• **TEXTO DA PÁGINA**:
Tição - aquele pedaço incandescente de lenha ou de carvão - é usado para estimular o fogo, incendiar. Tição, a revista, surgiu com essa proposta: tacar fogo no debate, incendiar as ideias.
O momento não poderia ser mais propício: o final da década de 1970, com todo o florescimento da imprensa nanica (os pequenos jornais que faziam frente aos jornalões da grande imprensa) e ainda com a força da inspiração de exemplos bem-sucedidos, como os alternativos Opinião, Movimento, Argumento, O Sol, Lampião e, principalmente, o Pasquim. Era o cenário ideal para um veículo que não apenas se postasse em oposição à então vigente ditadura militar como também, em outra frente, representasse uma voz para a militância negra.
Agora, como se cumprisse um ciclo de quase cinco décadas, a revista Tição está de volta. A efêmera experiência de 1978 ganha uma nova edição: uma publicação com 56 páginas, em um formato maior do que o original e com distribuição gratuita de 1,5 mil exemplares. Por fora, Tição está diferente. Por dentro, Tição continua combativa e oferece abordagens analíticas, comparativas e jornalísticas de estudiosos, pesquisadores, repórteres e fundadores da revista. Ou seja, temas levantados há quase 50 anos são novamente abordados. E uma pergunta permanece: o que mudou?
"Hoje, evidentemente muita coisa mudou", explica Emílio Chagas, jornalista, editor e produtor cultural que fez (e faz) parte do corpo editorial das duas versões da revista. "Porém, quase cinco décadas depois, percebemos que as pautas que levantamos lá atrás permaneciam válidas e atuais. Existe uma nova realidade e nós, precursores, precisamos acompanhá-la", acrescenta Emílio, enumerando quais seriam essas pautas: "A questão da violência, o chamado genocídio da juventude negra, as políticas de desigualdade racial, o mercado de trabalho, a discriminação e a exclusão social". "Tudo isso continua em alta", lamenta.

Dados coletados:
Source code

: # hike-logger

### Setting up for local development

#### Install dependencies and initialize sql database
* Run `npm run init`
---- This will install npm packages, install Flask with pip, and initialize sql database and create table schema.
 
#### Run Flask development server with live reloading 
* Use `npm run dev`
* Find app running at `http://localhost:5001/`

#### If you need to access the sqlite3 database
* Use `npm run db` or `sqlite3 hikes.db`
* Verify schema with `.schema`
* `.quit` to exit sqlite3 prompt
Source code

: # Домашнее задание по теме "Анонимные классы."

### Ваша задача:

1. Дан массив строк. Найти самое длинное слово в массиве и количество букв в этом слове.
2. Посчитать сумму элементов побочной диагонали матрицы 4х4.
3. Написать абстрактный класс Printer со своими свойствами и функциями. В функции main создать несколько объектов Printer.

• **INSTRUÇÕES**:
(a) Retorne, sem nenhuma alteração, o trecho do texto sobre a revista Tição que vai de "Tição - aquele" até "a militância negra.", incluindo estas últimas palavras.
(b) Dê continuidade ao texto sobre a revista Tição a partir do ponto em que ele termina.

• **RESULTADOS DAS TAREFAS**:
(a)
Tição - aquele pedaço incandescente de lenha ou de carvão - é usado para estimular o fogo, incendiar. Tição, a revista, surgiu com essa proposta: tacar fogo no debate, incendiar as ideias.
O momento não poderia ser mais propício: o final da década de 1970, com todo o florescimento da imprensa nanica (os pequenos jornais que faziam frente aos jornalões da grande imprensa) e ainda com a força da inspiração de exemplos bem-sucedidos, como os alternativos Opinião, Movimento, Argumento, O Sol, Lampião e, principalmente, o Pasquim. Era o cenário ideal para um veículo que não apenas se postasse em oposição à então vigente ditadura militar como também, em outra frente, representasse uma voz para a militância negra.

(b)
Emílio Chagas reconhece que nesse período houve ganhos, em especial com a maior visibilidade e também com o crescimento da autoestima e da autoafirmação. "No quesito representatividade também houve avanços, com mais políticos negros nas câmaras e nas assembleias, além de entidades públicas negras criadas, inclusive o Ministério da Igualdade Racial". E conclui: "Mas a desigualdade permanece. Por isto, resolvemos voltar".
 

Uma voz contra a censura

Capa da primeira edição da revista Tição, de março de 1978

Capa da primeira edição da revista Tição, de março de 1978

/ACERVO REVISTA TIÇÃO/REPRODUÇÃO/JC
Além da inspiração nos jornais citados anteriormente, Tição tinha também um olhar que se pretendia universal. "Toda a questão se resumia em despertar o sentimento de identidade própria na comunidade negra", compara Emílio Chagas. "Teve a onda do black is beautiful, mas o que despertou mesmo o interesse em nós, principalmente em mim, foi a questão dos Black Panthers, e o ativismo de nomes como Bobby Seale, Eldrige Cleaver e Angela Davis".
Tição chegou às bancas em março de 1978. E o Brasil de 1978 era assim: o país vivia há quase uma década e meia em uma ditadura, mas já começava a sentir os primeiros ventos da mudança. O presidente - até então sempre um general - era eleito indiretamente, assim como os governadores estaduais e muitos dos prefeitos, em especial os das capitais. O debate público permanecia restrito.
Afinado com as discussões contemporâneas, o jornalista Jones Lopes da Silva situa a nova fase da Tição: "A importância desse relançamento é revelar hoje que as questões do negro não são apenas atuais, pontuais, sazonais ou uma reivindicação dos novos tempos".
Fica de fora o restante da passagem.